THE NIGHT OF THE SORCERERS or, as yours truly likes to call it, VALLEY OF THE DOLLS IN AFRICA is your quintessential Euro-trash B-movie treat. It’s got everything: A silly plot, three sexy broads, cheesy makeup FX, nudity (no silicone valleys here), and the most ridiculous tribe dance ever produced. Not one ounce of celluloid print is spared in delivering camp classic style material, and if you’re a fan of the genre, hold on to your seat, for you’re in a for a heck of a treat.
Kali Hansa, Loretta Tovar and María Kosti lead a team of European explorers who get caught up in a sacrificial tribe ritual where beheading and raping the single gal is very hip. Just as it had been in vogue with past victim Bárbara Rey who as a result has gained eternal life (don’t ask). Now all dressed up in a skimpy vampire getup of leopard bikini and neck ribbon to hold up the topmost part of her damaged self (yes, a ribbon) she is more than ready to draw blood and decapitate. That’s where our three heroines come in. No sooner have they set up camp that one of them encounters Rey and her black minions for a no-holds-barred session of whipping and tam-tam strutting you just gotta see to believe. Rey’s body language as she unleashes her wrath is priceless. Like watching an actress loosing it in front of our very eyes.
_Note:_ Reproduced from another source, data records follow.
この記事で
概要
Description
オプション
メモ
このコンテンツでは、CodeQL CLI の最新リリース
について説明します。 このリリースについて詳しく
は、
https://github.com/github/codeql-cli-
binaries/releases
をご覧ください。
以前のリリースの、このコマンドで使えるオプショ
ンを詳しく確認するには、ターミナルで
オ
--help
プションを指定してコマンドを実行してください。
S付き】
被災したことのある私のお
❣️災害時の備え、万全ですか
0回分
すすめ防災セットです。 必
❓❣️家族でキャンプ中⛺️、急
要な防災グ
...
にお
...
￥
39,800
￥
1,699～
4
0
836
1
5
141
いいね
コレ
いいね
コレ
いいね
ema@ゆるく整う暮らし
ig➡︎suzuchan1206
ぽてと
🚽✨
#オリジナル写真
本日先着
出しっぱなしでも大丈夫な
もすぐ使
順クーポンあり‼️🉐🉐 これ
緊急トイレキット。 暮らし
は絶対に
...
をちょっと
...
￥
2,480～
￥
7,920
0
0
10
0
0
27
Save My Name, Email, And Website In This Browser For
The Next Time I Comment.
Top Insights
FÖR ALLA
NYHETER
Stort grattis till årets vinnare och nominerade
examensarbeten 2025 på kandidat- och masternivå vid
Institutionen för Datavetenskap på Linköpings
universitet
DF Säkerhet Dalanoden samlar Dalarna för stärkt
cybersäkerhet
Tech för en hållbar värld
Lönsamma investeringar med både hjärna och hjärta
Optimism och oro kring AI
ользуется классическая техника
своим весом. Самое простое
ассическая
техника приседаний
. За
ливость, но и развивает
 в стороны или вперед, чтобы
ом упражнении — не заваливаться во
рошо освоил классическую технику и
As the leading ladies’ different levels of undress escalate, so does our astonishment toward the film in general. What possessed veteran director Amando De Ossorio for having made such a wonderfully bad movie, we’ll never know. One thing’s for sure, though, he never intended it to be a gas. All is shown with a seriousness bound for the Ed Wood camp ground, but with a better artistic grip on things. Ossorio’s ability to discern the slightest of chills in common gestures such as a slow-moving antagonist run or the brief movement of a corpse’s hand before the inevitable attack keeps the effervescent feeling of anxiety and giddiness inseparable. Furthermore, his keen eye for showing female forms and homemade gore (thanks to Jesús Iglesias) in an equal yet so dissimilar splendor shows a talented soul hidden behind unintentional schlock.
The actors try their best to make it work. Kali Hansa who plays Tunika, the assertive but insecure doll who just can’t get enough of leader of the pack Simón Andreu, has the better part amongst the ladies. Her stubbornness plus her quick sense of survival instincts are as bold as her frolicking in the nude scene. Included in this disk (it was lent to me) is a glimpse at the PG-13 version of that same scene (and of others) in one of the bonus feature tracks, as well as some liner notes penned by cult film expert Mirek Lippinski which tell you everything you need to know about THE NIGHT OF THE SORCERERS (how it came about, who was set to play who, so on and so forth). Which is more than we can say for the nowhere to be found interview track of some of the cast and crew. Either they were too busy to bother or they just rather cut ties with this oh-so fun loving piece of filmmaking dreck.